Ook het doel van de voorzieningen verschilt: mannen krijgen vaker een voorziening gericht op re-integratie dan vrouwen. De hogere inzet op re-integratievoorzieningen bij mannen komt door een hogere inzet van loonkostensubsidie voor deze doelgroep. Van de totale inzet aan voorzieningen voor mannen en vrouwen bestaat 15,2% uit loonkostensubsidie voor mannen. Bij vrouwen ligt dit percentage op 8%.
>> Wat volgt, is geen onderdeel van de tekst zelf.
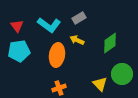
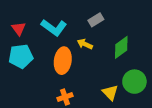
gray rectangle: (79, 18) -> (96, 20), moved

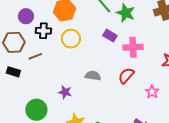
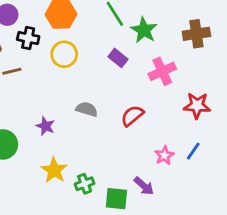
pink cross: (133, 47) -> (162, 71), moved, turned -30
pink star: (152, 92) -> (164, 155), moved

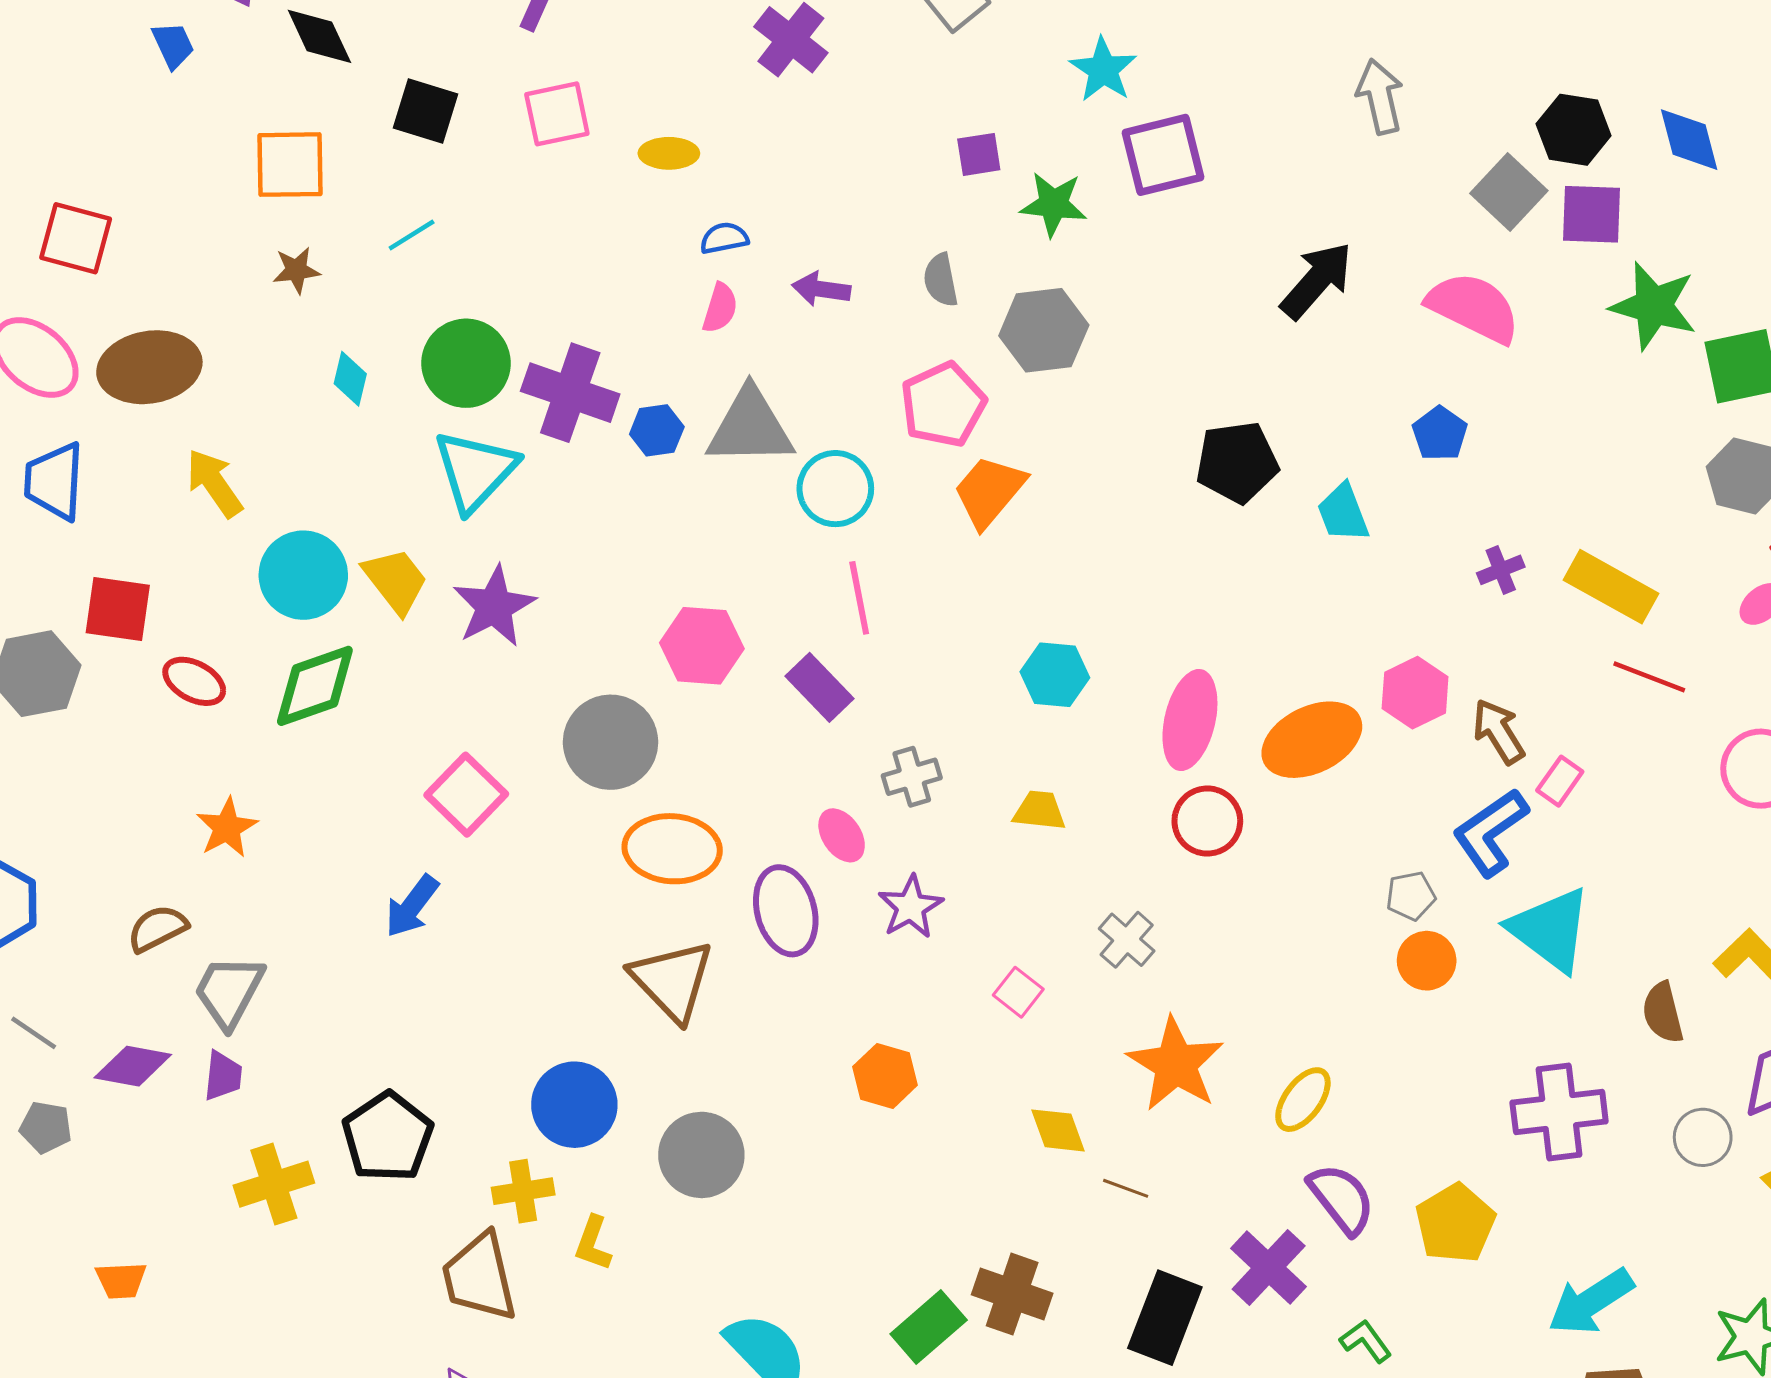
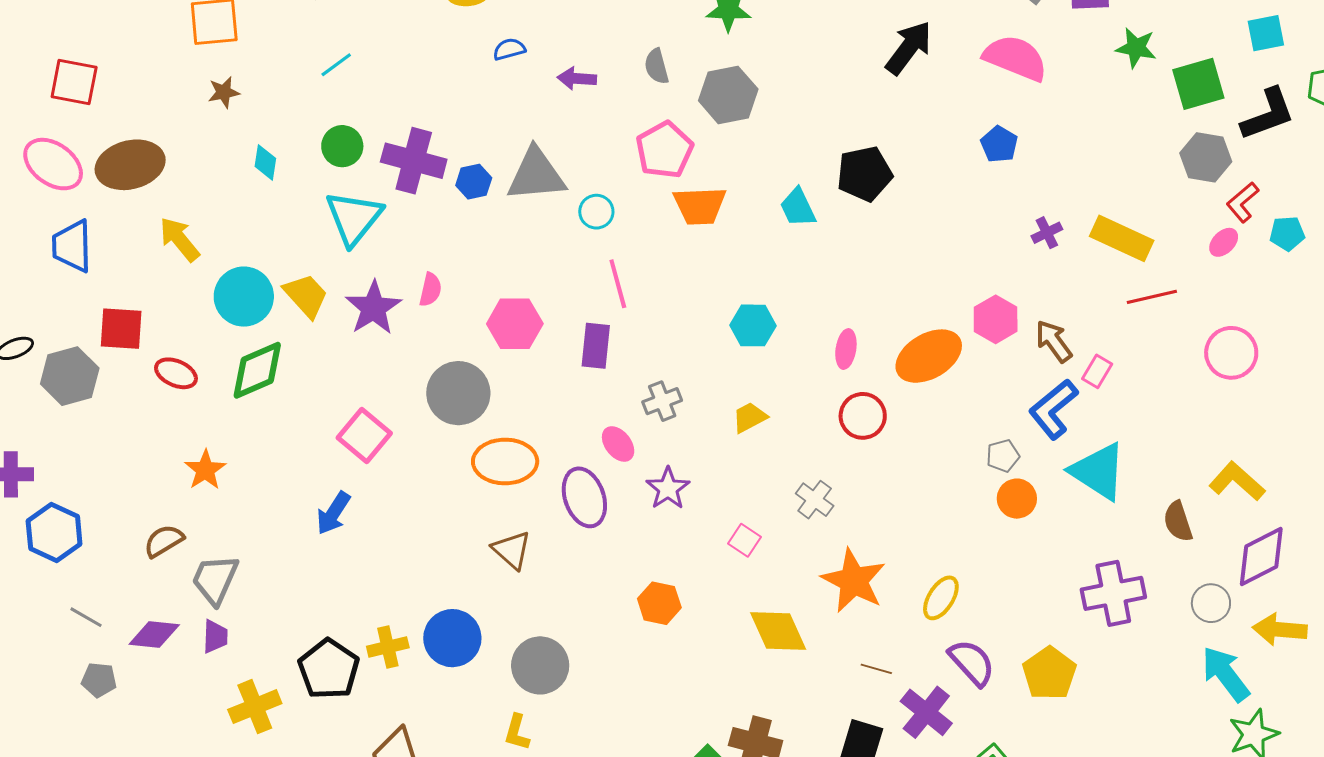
cyan line: (412, 235) -> (336, 65), moved
green star: (1653, 306) -> (1136, 48), size x0.7
pink semicircle: (720, 308) -> (430, 290), moved
green circle: (466, 363) -> (342, 146), size x0.7
cyan circle: (835, 489) -> (596, 212), size x0.7
orange trapezoid: (989, 491) -> (700, 206), turned -128
cyan trapezoid: (1343, 513) -> (798, 207), moved
red line: (1649, 677) -> (1152, 297), turned -30
purple rectangle: (820, 687) -> (596, 346), turned 54
pink ellipse: (1190, 720) -> (846, 349), size x0.6
yellow trapezoid: (1039, 811) -> (750, 417), turned -30
brown triangle: (672, 981) -> (512, 550), size x0.7
yellow diamond: (1058, 1130) -> (778, 631), size x1.5
brown line: (1126, 1188) -> (876, 669), moved
yellow cross: (523, 1191) -> (388, 647), moved
yellow L-shape: (593, 1243) -> (517, 732), moved
cyan arrow: (1591, 1302) -> (1226, 674), moved, turned 90

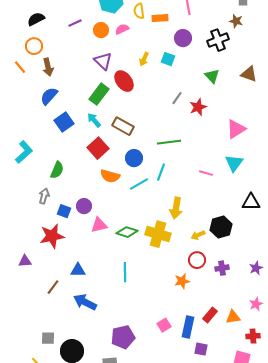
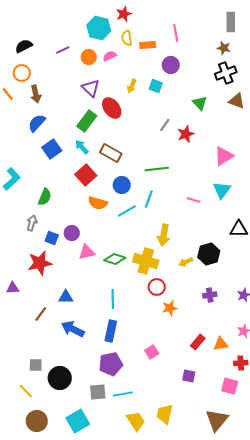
black cross: (218, 40) -> (226, 73), moved
red circle: (197, 260) -> (157, 287), moved
blue rectangle: (188, 327) -> (111, 331), moved

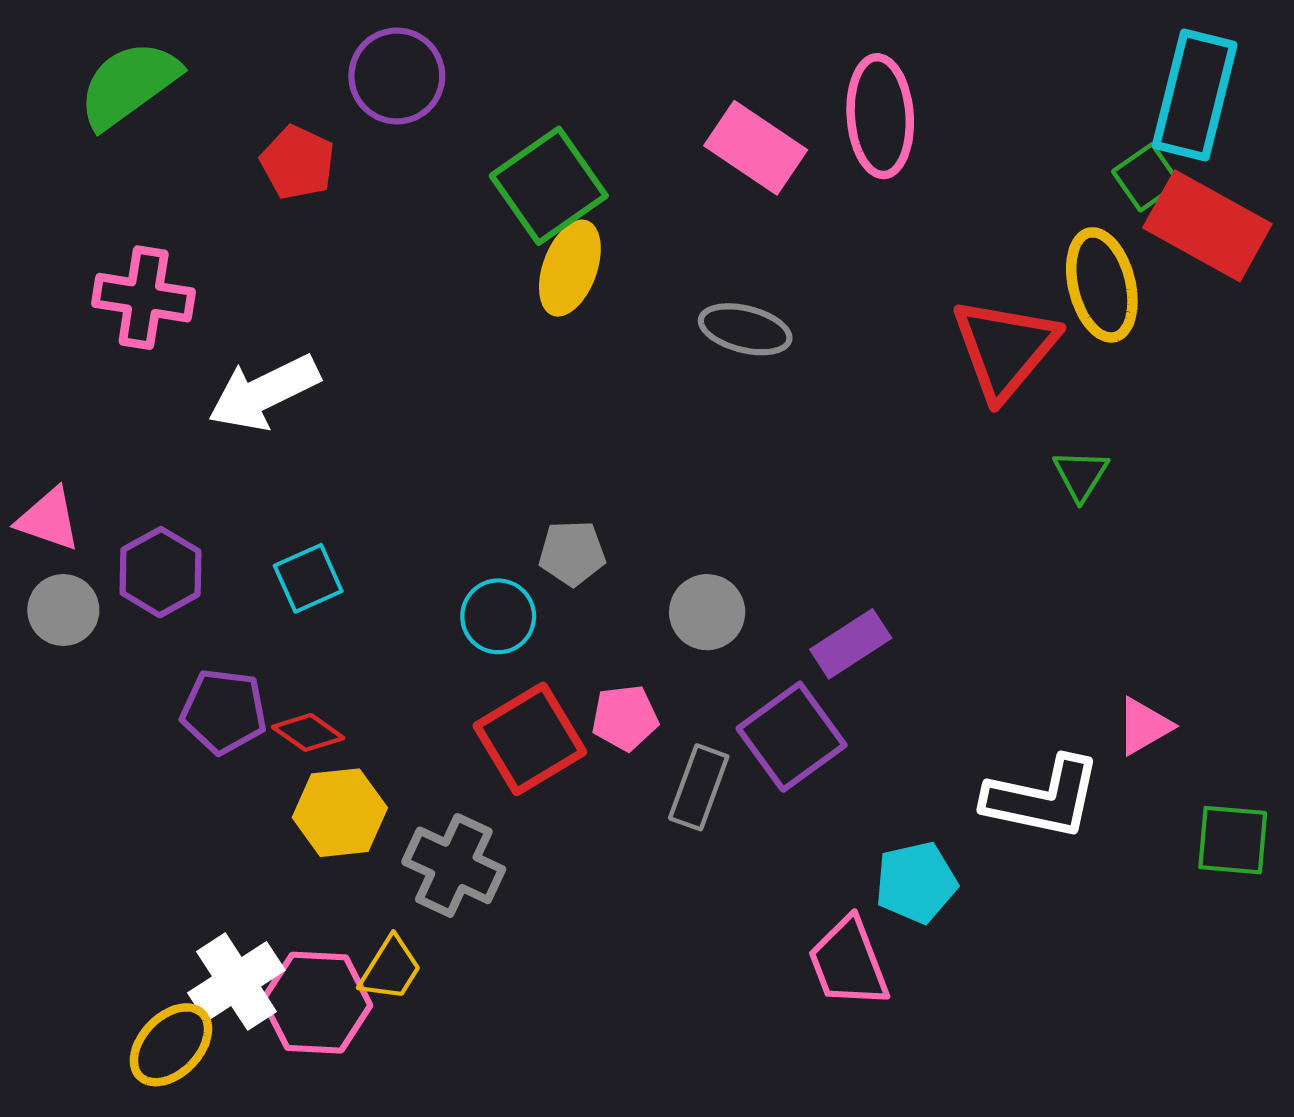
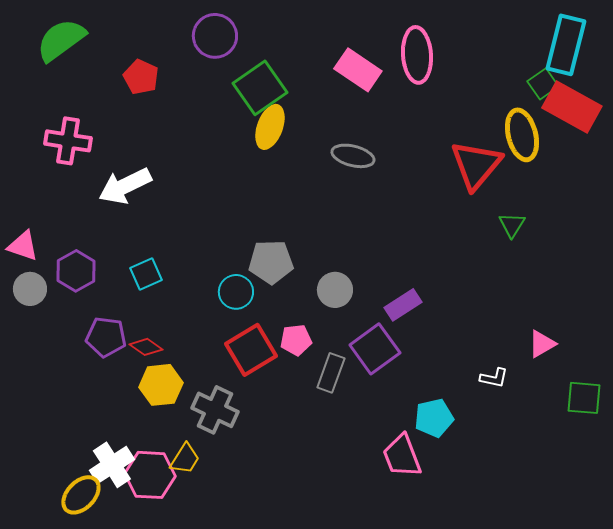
purple circle: (397, 76) -> (215, 36), moved
gray pentagon: (572, 553) -> (271, 262), size x1.4
white L-shape: (1043, 798) -> (494, 378), size x0.5

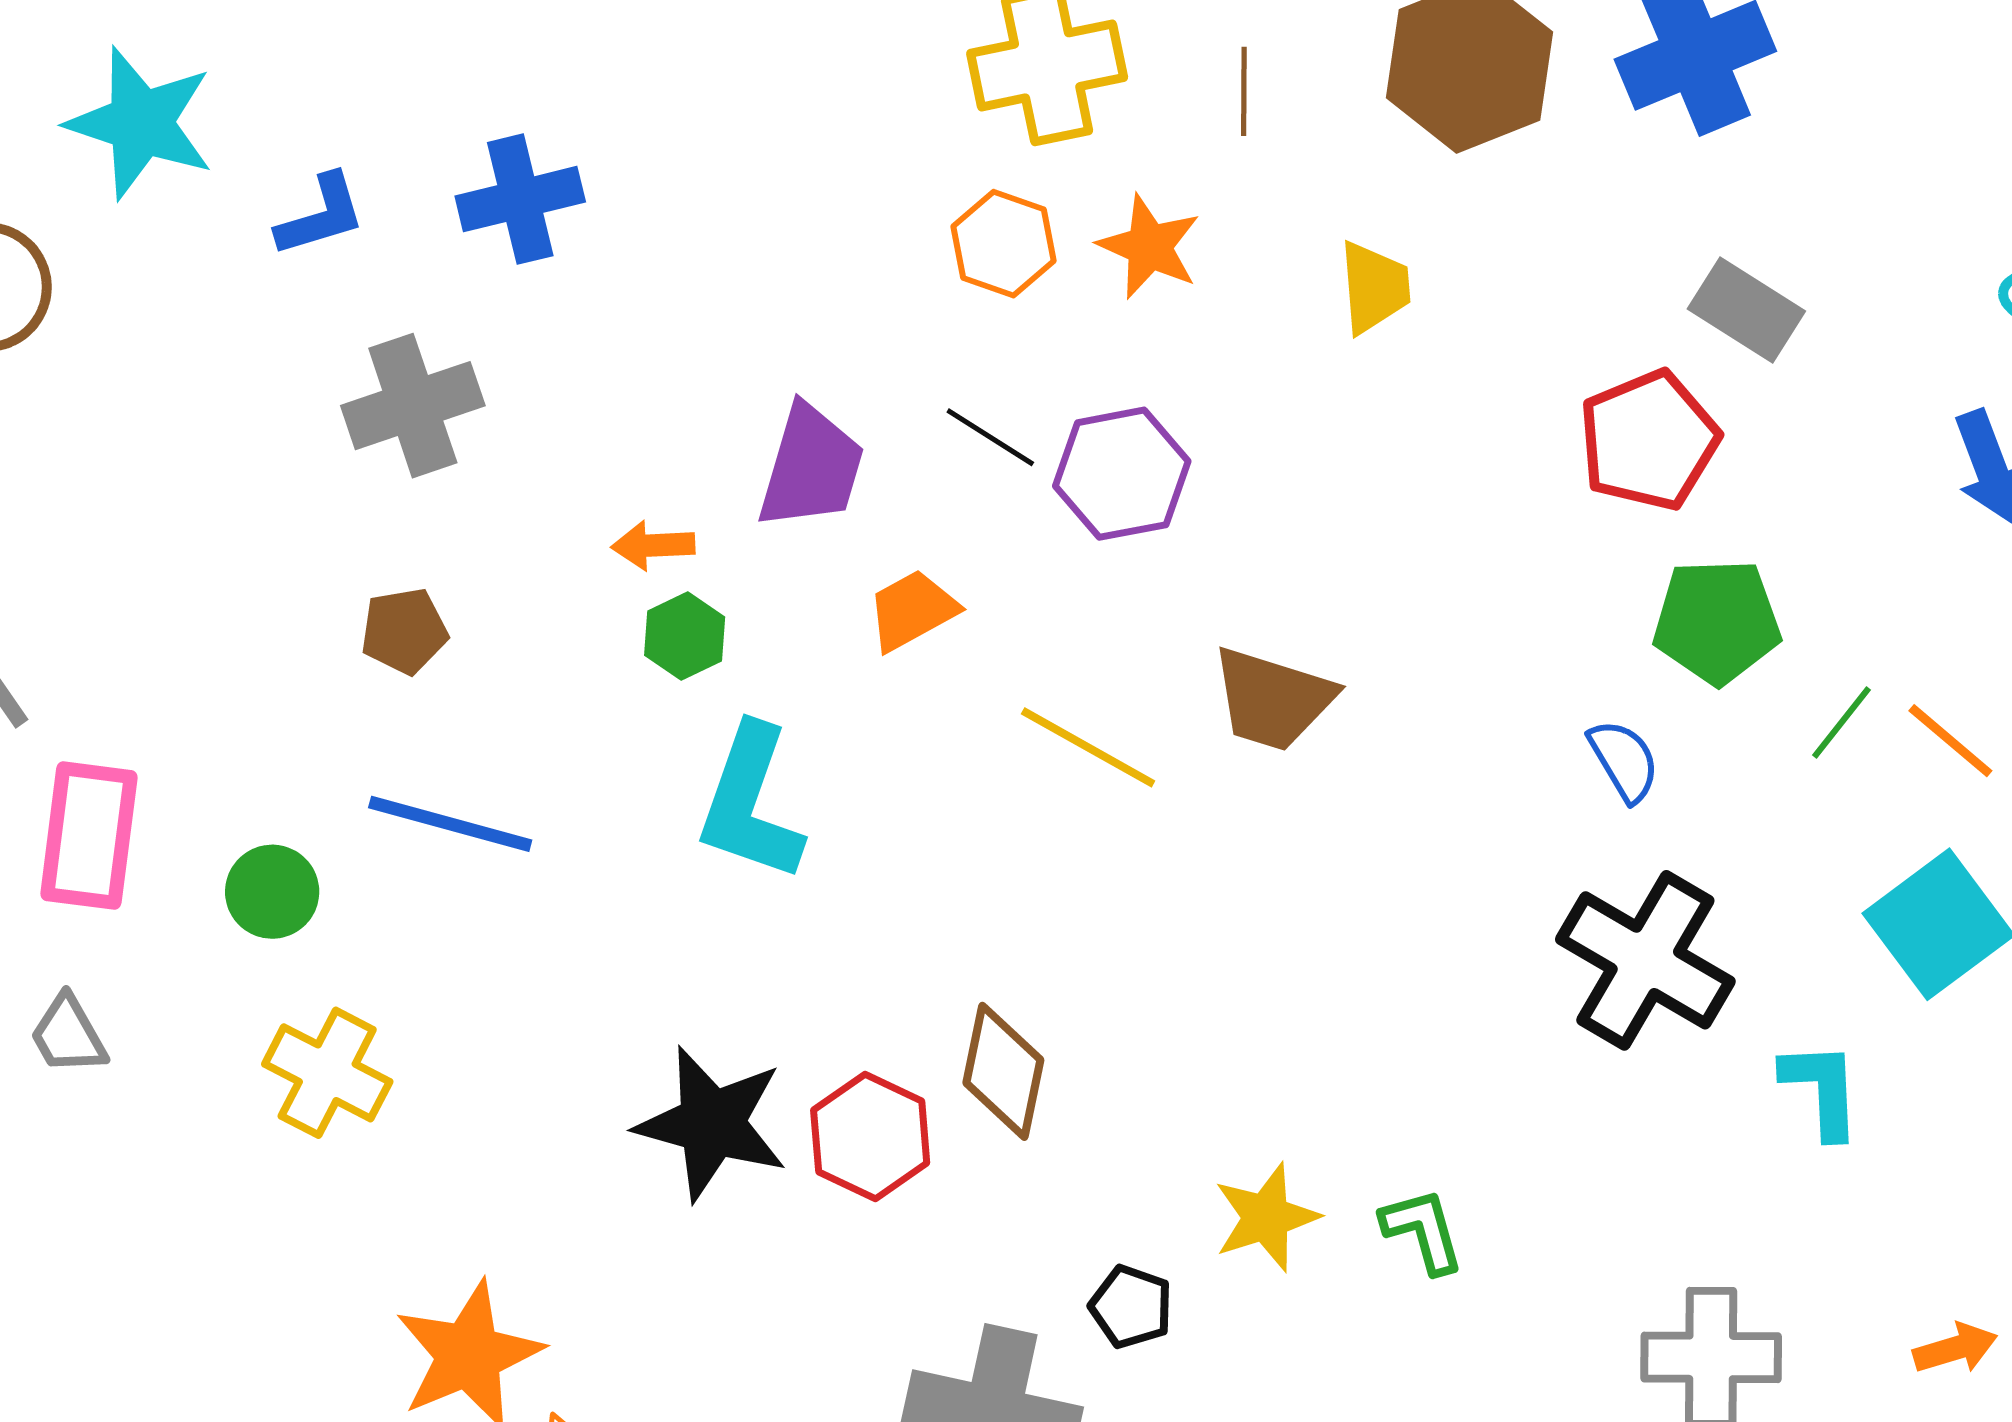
Daarnaast worden jobcoaching/begeleiding op de werkplek en ‘overige werkplekken’ vaker ingezet voor mannen. Voor vrouwen worden vrijwilligerswerk en ‘overige sociale activering’ vaker ingezet. De verschillen zitten met name in de leeftijd van 18 tot 27 jaar.
Arbeidsvermogen
Hoewel vrouwen minder vaak een re-integratievoorziening krijgen toegekend, zien we dat het arbeidsvermogen van vrouwen die wél een re-integratievoorziening hebben gekregen, hoger is ingeschat. Bij 51% van de vrouwen met een re-integratievoorziening is het arbeidsvermogen ingeschat op het wettelijk minimumloon (WML) of hoger. Bij mannen met een dergelijke voorziening ligt dit percentage op 45,8%.
Onbemiddelbaar
Bij de personen met een voorziening gericht op participatie zien we dat bij een meerderheid de inschatting (tijdelijk) onbemiddelbaar is gemaakt. Bij vrouwen is dat iets vaker het geval (54,8%) dan bij mannen (53,1%). Tot slot zien we dat vrouwen(8,4%) vaker een ontheffing van de arbeidsverplichting krijgen dan mannen (7%).